TEXT PASSAGE: Begin

We have many good reasons to believe that we have yet to discover all of the particles in nature.  For example, dark matter seems to be a new type of particle we haven’t produced in the laboratory yet.  A primary goal of the LHC is to produce and then study these undiscovered particles by colliding protons together at the highest energies ever achieved by human ingenuity.  High collision energy is vital because the most likely reason for a particle to remain undiscovered today is that it is too massive to have been produced in previous, lower energy, experiments.  The high energy of the LHC is letting us explore particle mass scales that were never previously accessible.  This is a triumph of human creativity, determination, and collaboration, and an inspiring scientific opportunity.

But what if the new particles we seek are so massive they remain beyond the energy reach of even the LHC?  This would undoubtedly be a disappointment, but it turns out that with a little cleverness and perseverance, we could still learn something from the LHC data about new particles even if they’re too massive to make at the LHC.  Even undiscovered particles can influence the outcomes of proton collisions by participating in them virtually.  Having virtual particles in a collision is like borrowing particles from the universe for a short time so that you can have some very rare type of proton collision occur.  The virtual particle has to be “paid back” to the universe, so it can’t appear among the particles that emerge from the collision, but it can still have an impact on what happens during the collision.  The challenge is that the effects of virtual particles are very subtle, so detecting new particles this way requires both precise measurements and detailed theoretical predictions.

TEXT PASSAGE: End

## WHAT THE EXERCISE ASKS
Extend the passage on new particles at the LHC, beginning after its final sentence. The lines that follow are separate material and are not part of the passage on particle physics.

ENTRIES SUPPLIED: Begin

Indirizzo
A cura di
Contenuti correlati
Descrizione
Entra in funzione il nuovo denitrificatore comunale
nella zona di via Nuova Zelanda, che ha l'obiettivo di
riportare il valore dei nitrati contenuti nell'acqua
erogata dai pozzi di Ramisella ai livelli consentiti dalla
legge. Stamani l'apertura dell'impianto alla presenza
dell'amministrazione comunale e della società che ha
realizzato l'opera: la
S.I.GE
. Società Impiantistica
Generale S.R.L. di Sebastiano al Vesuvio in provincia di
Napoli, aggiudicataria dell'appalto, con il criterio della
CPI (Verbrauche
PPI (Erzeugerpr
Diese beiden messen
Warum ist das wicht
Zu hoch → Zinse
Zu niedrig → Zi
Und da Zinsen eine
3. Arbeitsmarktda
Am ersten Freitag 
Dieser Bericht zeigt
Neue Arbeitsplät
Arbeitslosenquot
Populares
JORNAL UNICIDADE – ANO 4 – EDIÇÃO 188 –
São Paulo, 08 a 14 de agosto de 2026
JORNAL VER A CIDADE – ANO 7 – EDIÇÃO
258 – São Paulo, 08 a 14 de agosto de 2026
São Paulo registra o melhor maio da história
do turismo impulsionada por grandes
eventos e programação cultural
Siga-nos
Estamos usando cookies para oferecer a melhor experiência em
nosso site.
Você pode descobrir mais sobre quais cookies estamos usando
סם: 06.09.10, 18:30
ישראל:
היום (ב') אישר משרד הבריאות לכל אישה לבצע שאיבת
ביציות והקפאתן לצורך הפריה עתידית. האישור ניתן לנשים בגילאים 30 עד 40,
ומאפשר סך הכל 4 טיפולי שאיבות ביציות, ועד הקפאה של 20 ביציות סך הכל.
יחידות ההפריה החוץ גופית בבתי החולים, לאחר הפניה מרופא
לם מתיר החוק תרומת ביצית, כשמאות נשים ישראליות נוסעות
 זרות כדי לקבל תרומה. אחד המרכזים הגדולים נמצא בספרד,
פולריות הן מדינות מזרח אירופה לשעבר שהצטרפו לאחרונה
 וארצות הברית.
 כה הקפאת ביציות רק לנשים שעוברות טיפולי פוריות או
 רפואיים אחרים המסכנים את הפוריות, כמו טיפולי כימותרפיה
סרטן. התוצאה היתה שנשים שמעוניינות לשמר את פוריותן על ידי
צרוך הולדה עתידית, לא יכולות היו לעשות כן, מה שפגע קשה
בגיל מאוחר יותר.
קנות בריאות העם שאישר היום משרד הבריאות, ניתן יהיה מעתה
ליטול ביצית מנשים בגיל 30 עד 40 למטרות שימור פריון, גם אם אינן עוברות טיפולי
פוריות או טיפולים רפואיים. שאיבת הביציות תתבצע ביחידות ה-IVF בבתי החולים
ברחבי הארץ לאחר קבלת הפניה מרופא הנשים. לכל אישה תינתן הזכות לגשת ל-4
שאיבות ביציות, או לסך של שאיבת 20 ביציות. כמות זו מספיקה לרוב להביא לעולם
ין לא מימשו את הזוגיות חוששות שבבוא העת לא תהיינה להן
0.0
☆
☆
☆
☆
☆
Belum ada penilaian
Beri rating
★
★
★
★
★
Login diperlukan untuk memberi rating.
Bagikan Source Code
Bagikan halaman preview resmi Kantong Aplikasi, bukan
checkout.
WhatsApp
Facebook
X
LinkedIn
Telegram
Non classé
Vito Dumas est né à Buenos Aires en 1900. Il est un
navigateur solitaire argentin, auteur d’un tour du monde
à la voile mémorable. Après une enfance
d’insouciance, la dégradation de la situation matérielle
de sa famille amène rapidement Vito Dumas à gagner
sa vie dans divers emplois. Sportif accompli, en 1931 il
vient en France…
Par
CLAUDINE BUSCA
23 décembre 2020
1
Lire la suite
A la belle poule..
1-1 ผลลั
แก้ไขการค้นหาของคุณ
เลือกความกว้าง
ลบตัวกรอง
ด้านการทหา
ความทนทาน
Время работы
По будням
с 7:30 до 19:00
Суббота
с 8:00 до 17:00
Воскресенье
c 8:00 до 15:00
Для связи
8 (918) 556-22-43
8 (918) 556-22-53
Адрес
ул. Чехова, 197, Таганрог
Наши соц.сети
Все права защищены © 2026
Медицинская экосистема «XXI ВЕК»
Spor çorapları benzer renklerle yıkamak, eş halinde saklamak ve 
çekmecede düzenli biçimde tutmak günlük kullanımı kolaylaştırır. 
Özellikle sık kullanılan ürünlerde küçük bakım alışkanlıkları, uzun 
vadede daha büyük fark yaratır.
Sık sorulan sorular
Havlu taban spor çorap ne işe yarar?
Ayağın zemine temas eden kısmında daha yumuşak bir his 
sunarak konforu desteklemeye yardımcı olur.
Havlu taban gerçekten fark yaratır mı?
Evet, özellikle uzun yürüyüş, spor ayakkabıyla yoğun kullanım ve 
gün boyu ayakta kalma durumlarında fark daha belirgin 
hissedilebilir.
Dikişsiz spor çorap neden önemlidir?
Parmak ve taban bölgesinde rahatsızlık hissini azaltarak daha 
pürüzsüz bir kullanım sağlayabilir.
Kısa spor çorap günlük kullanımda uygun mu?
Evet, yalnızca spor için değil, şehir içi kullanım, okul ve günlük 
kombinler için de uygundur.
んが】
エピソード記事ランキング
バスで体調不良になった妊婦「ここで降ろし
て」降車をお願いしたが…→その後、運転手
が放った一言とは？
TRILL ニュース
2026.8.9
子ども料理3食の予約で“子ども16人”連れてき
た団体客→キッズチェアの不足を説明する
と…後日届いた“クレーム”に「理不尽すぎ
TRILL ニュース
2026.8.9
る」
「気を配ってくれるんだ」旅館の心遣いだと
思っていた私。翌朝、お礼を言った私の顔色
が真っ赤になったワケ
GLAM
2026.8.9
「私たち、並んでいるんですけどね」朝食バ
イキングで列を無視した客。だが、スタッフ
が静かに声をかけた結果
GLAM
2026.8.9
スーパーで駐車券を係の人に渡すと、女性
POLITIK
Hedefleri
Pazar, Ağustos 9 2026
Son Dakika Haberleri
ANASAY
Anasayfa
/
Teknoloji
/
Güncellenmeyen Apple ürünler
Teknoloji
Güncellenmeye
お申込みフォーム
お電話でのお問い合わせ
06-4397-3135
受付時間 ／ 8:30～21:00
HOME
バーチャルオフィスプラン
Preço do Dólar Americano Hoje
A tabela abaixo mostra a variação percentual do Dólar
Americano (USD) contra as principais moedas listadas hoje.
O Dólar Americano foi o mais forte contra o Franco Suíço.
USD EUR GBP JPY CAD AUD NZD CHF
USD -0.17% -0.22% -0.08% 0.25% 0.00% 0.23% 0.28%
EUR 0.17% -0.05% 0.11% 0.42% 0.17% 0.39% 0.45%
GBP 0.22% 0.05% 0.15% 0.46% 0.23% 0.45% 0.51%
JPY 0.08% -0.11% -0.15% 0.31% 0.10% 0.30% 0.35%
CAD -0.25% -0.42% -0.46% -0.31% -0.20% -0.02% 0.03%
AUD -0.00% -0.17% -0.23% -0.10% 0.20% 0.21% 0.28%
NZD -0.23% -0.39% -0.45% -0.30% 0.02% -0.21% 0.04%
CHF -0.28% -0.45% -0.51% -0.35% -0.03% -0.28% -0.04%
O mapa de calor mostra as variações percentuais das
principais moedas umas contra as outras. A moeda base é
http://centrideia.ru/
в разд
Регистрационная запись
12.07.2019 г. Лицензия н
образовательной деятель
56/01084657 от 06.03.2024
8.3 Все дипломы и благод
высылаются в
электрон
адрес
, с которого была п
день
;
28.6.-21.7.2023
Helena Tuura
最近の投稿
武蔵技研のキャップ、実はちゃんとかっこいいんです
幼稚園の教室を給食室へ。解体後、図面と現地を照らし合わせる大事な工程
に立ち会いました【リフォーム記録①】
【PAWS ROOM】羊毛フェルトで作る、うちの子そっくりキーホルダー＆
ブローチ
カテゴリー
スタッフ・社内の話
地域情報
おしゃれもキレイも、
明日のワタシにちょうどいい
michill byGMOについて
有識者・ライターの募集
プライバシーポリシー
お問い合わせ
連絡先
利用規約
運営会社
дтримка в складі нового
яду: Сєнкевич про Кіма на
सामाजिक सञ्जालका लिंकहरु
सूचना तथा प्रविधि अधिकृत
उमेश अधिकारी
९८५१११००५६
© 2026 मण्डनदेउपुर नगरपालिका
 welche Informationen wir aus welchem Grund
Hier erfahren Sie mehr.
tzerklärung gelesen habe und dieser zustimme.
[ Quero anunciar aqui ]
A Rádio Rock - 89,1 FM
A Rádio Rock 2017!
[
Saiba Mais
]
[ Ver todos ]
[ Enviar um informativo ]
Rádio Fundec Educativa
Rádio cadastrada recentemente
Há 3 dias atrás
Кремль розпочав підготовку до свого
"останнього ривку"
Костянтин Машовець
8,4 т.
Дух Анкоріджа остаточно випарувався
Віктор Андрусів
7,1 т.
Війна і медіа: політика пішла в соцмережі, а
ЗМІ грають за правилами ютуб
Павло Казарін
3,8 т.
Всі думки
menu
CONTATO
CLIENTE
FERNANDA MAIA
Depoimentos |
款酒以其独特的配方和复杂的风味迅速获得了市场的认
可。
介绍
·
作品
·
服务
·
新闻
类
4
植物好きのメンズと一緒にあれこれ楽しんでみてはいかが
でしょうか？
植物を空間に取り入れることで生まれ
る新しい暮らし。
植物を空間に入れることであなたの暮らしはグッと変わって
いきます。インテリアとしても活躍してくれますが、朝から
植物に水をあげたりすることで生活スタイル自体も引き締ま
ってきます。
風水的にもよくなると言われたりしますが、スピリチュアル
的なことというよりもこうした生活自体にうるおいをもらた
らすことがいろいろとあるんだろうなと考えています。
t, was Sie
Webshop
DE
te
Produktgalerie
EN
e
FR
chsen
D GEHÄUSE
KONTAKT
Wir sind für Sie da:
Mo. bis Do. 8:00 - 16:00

ENTRIES SUPPLIED: End

## RESPONSE TO THIS TASK
There are a vast number of diverse theoretical predictions that describe new massive particles that could exist.  Without knowing more about what we’re looking for, it seems like there would be too many different scenarios to make precise theoretical predictions of what to expect, and to test all these scenarios with dedicated experimental studies. However, there is a trick that makes our job in predicting what to expect in our data much easier. Even though we don’t know anything about the new particle or particles, we know that adding them to the theory can’t disrupt the desirable features of our current theory.  So, the new contributions can’t spoil physics principles like translational or rotational invariance (that is, our answer can’t depend on where in space you make your measurement or how you orient your perspective).  When we account for all the known symmetries of nature, it turns out that there are only 59 distinct ways (keeping only the most essential contributions) that new particles could impact any measurement we’d make.  Any new theory will just boil down to some combination of different amounts of these 59 different effects.  This approach is known as effective field theory, and it gives us a powerful new tool to look for signs of new physics.  Effective field theory essentially provides us with a toy universe with 59 knobs that we can turn to try to match whatever we see in the data.

The CMS experiment collects a massive amount of data that can be used to make many different measurements.  To make progress, we need to decide where to apply our effective field theory techniques to look for signs of something new.  One exciting corner of the data to peer into is collisions that produce top quarks along with other particles.  The top quark is the most massive particle we’ve catalogued so far, making it historically very difficult to produce and study.  The LHC is the first accelerator capable of producing enough top quarks to allow us to study them in great detail.  As we look more closely, there are still plenty of opportunities to see something surprising in the data!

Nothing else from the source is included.